[Saved entries]
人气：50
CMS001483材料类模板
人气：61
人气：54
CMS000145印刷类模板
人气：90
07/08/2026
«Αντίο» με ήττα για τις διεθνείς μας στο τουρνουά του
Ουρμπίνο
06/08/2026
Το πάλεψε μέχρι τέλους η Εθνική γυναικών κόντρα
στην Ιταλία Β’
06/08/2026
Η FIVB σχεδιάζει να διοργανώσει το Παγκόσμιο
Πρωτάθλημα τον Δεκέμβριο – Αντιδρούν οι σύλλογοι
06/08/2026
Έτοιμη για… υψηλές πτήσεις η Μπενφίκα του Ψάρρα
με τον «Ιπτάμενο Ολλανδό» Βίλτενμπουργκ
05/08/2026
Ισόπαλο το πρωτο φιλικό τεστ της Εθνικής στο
* * *
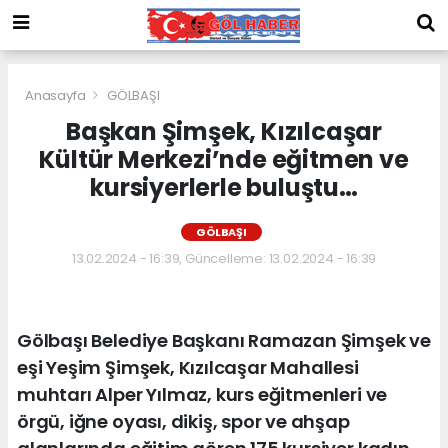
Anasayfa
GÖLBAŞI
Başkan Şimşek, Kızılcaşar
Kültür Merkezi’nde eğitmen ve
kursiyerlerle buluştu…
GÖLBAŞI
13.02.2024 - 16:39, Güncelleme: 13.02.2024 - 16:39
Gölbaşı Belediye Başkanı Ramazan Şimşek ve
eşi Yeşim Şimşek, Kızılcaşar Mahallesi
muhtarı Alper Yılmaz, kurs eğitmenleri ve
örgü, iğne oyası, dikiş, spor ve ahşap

Work task:
Above are the records. Copy the lines beginning at the one that has "13.02.2024 - 16:39, Güncelleme: 13.02.2024" and ending with the one that has "örgü, iğne oyası, dikiş, spor ve ahşap", unchanged.

Exercise result:
13.02.2024 - 16:39, Güncelleme: 13.02.2024 - 16:39
Gölbaşı Belediye Başkanı Ramazan Şimşek ve
eşi Yeşim Şimşek, Kızılcaşar Mahallesi
muhtarı Alper Yılmaz, kurs eğitmenleri ve
örgü, iğne oyası, dikiş, spor ve ahşap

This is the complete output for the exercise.